On August 4, 2025, Allied Gaming & Entertainment held its combined 2024 and 2025 Annual Meeting of Stockholders, where all company-recommended proposals were approved. The stockholders voted to approve executive compensation, the frequency of future advisory votes on executive compensation, and ratified the appointment of ZH CPA, LLC as the independent registered public accounting firm for the fiscal years ending December 31, 2024, and December 31, 2025. The company expressed gratitude for the stockholders’ support and is eager to advance its strategic growth initiatives for the remainder of 2025.
On June 24, 2025, Allied Gaming & Entertainment announced a leadership transition with Ms. Yinghua Chen resigning as CEO to focus on the company’s subsidiary, Allied Esports International. Mr. Yangyang (James) Li was appointed as the new CEO, maintaining his roles as President and Chairman. This transition aims to enhance the company’s strategic growth in gaming and immersive entertainment, with a focus on integrating cryptocurrency and blockchain technologies. The company faces challenges from dissident shareholders, but remains committed to innovation and long-term value creation.
On June 18, 2025, Allied Gaming & Entertainment Inc. received a notice from Nasdaq regarding non-compliance with listing rules, specifically for not holding an annual meeting of shareholders within the required timeframe and failing to file Form 10-Q for the period ended March 31, 2025. The company has requested a hearing to appeal the delisting decision, attributing the delays to actions by activist shareholder Knighted Pastures LLC, which led to lawsuits disrupting operations. Despite these challenges, Allied remains committed to compliance and shareholder value, having made operational progress and scheduled its annual meeting for August 4, 2025.

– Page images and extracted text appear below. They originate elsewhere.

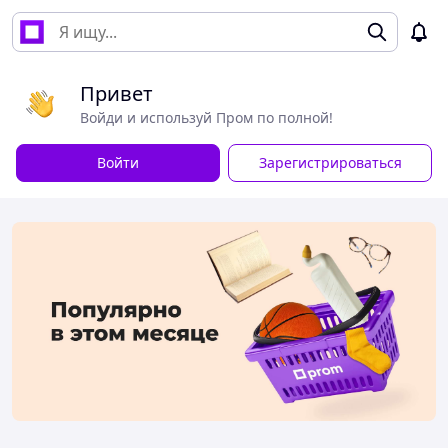
Привет
Войди и используй Пром по полной!
Войти
Зарегистрироваться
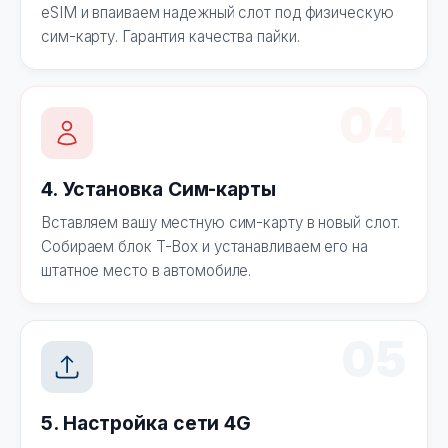
eSIM и впаиваем надежный слот под физическую
сим-карту. Гарантия качества пайки.
04
4. Установка Сим-карты
Вставляем вашу местную сим-карту в новый слот.
Собираем блок T-Box и устанавливаем его на
штатное место в автомобиле.
05
5. Настройка сети 4G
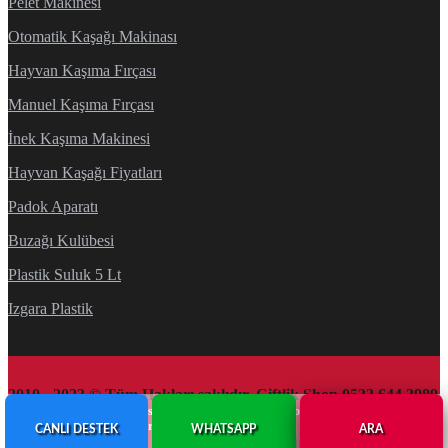
Pelet Makinesi
Otomatik Kaşağı Makinası
Hayvan Kaşıma Fırçası
Manuel Kaşıma Fırçası
İnek Kaşıma Makinesi
Hayvan Kaşağı Fiyatları
Padok Aparatı
Buzağı Kulübesi
Plastik Suluk 5 Lt
Izgara Plastik
2010 - 2023 © Tüm Hakları saklıdır. Çiftlik Shop 0533 644 3989
Sitemizde bulunan tüm görsel ve metinler firmamıza ait olup, yazılı izin alınmadan
kullanımı kesinlikle yasaktır.
CANLI DESTEK
WHATSAPP
ARA
Çiftlik Ekipmanları
Web Tasarım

On June 11, 2025, Allied Gaming & Entertainment filed a lawsuit against Knighted Pastures, LLC, Roy Choi, Naomi Choi, and Yiu-Ting So, alleging a coordinated effort to amass shares and influence the board of directors without proper disclosure, violating Section 13(d) of the Securities Exchange Act of 1934. This legal action highlights a year-long scheme by the defendants to gain control of Allied’s board, impacting shareholder transparency and potentially altering the company’s governance structure.
On May 30, 2025, Allied Gaming & Entertainment Inc. announced that its Board of Directors approved an amendment to the Stockholder Rights Agreement initially established in February 2024. This amendment clarifies that the Rights Agreement does not alter the fiduciary duties of the Board to the company and its stockholders, nor does it limit the directors’ liability for breaches of these duties under applicable law.